> YOUR ASSIGNMENT:
Would you reproduce each of the records below precisely, with the pictures left out?

Records from a data collection:
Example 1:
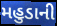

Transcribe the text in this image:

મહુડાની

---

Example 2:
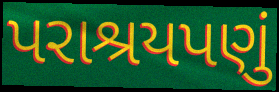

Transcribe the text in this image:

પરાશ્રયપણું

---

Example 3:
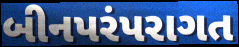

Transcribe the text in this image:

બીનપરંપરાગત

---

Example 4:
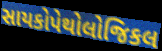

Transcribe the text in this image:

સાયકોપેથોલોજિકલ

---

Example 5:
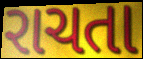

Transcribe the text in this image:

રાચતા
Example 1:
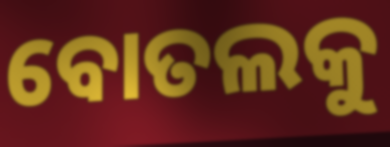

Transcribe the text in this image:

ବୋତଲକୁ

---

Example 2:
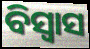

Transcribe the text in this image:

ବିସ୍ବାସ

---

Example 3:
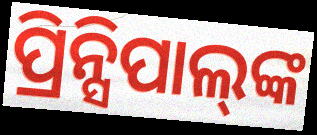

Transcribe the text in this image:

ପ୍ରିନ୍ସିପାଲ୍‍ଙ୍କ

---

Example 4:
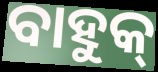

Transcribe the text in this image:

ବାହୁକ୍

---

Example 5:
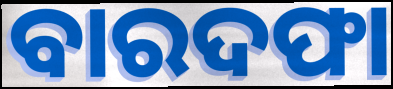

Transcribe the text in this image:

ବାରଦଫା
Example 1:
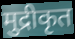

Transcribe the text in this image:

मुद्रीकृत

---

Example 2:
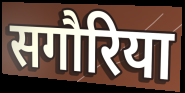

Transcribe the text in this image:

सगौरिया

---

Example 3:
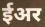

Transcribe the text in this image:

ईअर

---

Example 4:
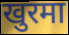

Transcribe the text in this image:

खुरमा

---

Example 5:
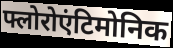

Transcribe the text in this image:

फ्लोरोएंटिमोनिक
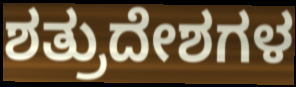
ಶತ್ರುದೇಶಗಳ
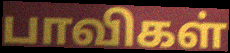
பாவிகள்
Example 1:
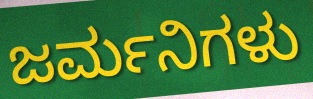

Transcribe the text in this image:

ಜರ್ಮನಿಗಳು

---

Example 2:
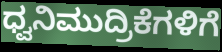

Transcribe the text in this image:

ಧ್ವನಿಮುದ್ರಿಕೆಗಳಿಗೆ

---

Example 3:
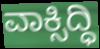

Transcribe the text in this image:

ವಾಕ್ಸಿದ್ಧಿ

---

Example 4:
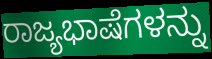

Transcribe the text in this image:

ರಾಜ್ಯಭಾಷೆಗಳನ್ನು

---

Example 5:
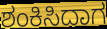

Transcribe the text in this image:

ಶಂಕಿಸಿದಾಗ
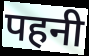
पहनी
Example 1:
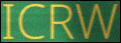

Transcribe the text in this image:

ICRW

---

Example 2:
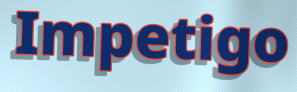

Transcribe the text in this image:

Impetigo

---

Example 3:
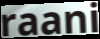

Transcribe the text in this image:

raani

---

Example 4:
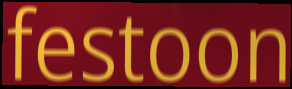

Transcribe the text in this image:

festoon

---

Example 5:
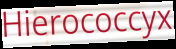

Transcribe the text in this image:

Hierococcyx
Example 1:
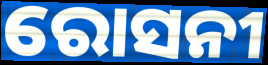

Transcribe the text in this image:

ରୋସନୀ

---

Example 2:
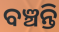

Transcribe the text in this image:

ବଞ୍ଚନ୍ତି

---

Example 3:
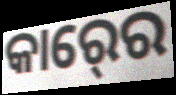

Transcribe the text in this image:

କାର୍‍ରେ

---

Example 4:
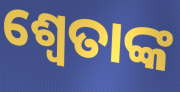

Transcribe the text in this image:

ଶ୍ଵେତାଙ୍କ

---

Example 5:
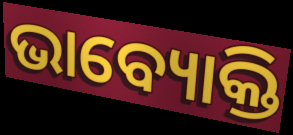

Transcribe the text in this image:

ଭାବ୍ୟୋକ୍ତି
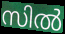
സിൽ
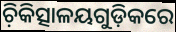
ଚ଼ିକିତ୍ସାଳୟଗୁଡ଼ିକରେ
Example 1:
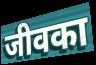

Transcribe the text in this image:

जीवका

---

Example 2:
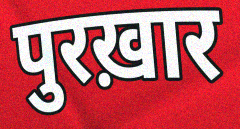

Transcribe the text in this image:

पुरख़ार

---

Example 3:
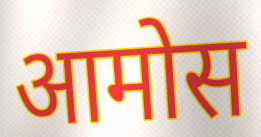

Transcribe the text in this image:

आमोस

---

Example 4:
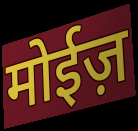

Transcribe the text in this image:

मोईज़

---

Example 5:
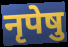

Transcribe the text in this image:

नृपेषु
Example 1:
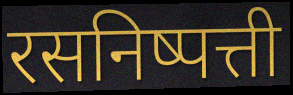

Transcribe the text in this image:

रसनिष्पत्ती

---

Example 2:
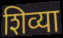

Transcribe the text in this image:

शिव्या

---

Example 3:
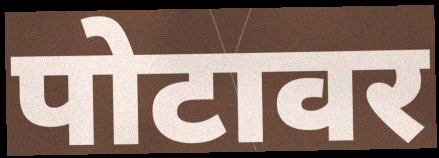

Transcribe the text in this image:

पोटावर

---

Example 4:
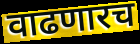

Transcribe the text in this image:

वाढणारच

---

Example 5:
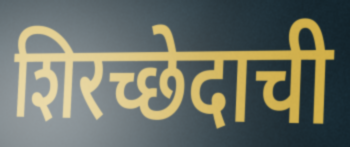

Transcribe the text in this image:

> THE ANSWER:
Example 1:

Transcribe the text in this image:

મહુડાની

---

Example 2:

Transcribe the text in this image:

પરાશ્રયપણું

---

Example 3:

Transcribe the text in this image:

બીનપરંપરાગત

---

Example 4:

Transcribe the text in this image:

સાયકોપેથોલોજિકલ

---

Example 5:

Transcribe the text in this image:

રાચતા
Example 1:

Transcribe the text in this image:

ବୋତଲକୁ

---

Example 2:

Transcribe the text in this image:

ବିସ୍ବାସ

---

Example 3:

Transcribe the text in this image:

ପ୍ରିନ୍ସିପାଲ୍‍ଙ୍କ

---

Example 4:

Transcribe the text in this image:

ବାହୁକ୍

---

Example 5:

Transcribe the text in this image:

ବାରଦଫା
Example 1:

Transcribe the text in this image:

मुद्रीकृत

---

Example 2:

Transcribe the text in this image:

सगौरिया

---

Example 3:

Transcribe the text in this image:

ईअर

---

Example 4:

Transcribe the text in this image:

खुरमा

---

Example 5:

Transcribe the text in this image:

फ्लोरोएंटिमोनिक
ಶತ್ರುದೇಶಗಳ
பாவிகள்
Example 1:

Transcribe the text in this image:

ಜರ್ಮನಿಗಳು

---

Example 2:

Transcribe the text in this image:

ಧ್ವನಿಮುದ್ರಿಕೆಗಳಿಗೆ

---

Example 3:

Transcribe the text in this image:

ವಾಕ್ಸಿದ್ಧಿ

---

Example 4:

Transcribe the text in this image:

ರಾಜ್ಯಭಾಷೆಗಳನ್ನು

---

Example 5:

Transcribe the text in this image:

ಶಂಕಿಸಿದಾಗ
पहनी
Example 1:

Transcribe the text in this image:

ICRW

---

Example 2:

Transcribe the text in this image:

Impetigo

---

Example 3:

Transcribe the text in this image:

raani

---

Example 4:

Transcribe the text in this image:

festoon

---

Example 5:

Transcribe the text in this image:

Hierococcyx
Example 1:

Transcribe the text in this image:

ରୋସନୀ

---

Example 2:

Transcribe the text in this image:

ବଞ୍ଚନ୍ତି

---

Example 3:

Transcribe the text in this image:

କାର୍‍ରେ

---

Example 4:

Transcribe the text in this image:

ଶ୍ଵେତାଙ୍କ

---

Example 5:

Transcribe the text in this image:

ଭାବ୍ୟୋକ୍ତି
സിൽ
ଚ଼ିକିତ୍ସାଳୟଗୁଡ଼ିକରେ
Example 1:

Transcribe the text in this image:

जीवका

---

Example 2:

Transcribe the text in this image:

पुरख़ार

---

Example 3:

Transcribe the text in this image:

आमोस

---

Example 4:

Transcribe the text in this image:

मोईज़

---

Example 5:

Transcribe the text in this image:

नृपेषु
Example 1:

Transcribe the text in this image:

रसनिष्पत्ती

---

Example 2:

Transcribe the text in this image:

शिव्या

---

Example 3:

Transcribe the text in this image:

पोटावर

---

Example 4:

Transcribe the text in this image:

वाढणारच

---

Example 5:

Transcribe the text in this image:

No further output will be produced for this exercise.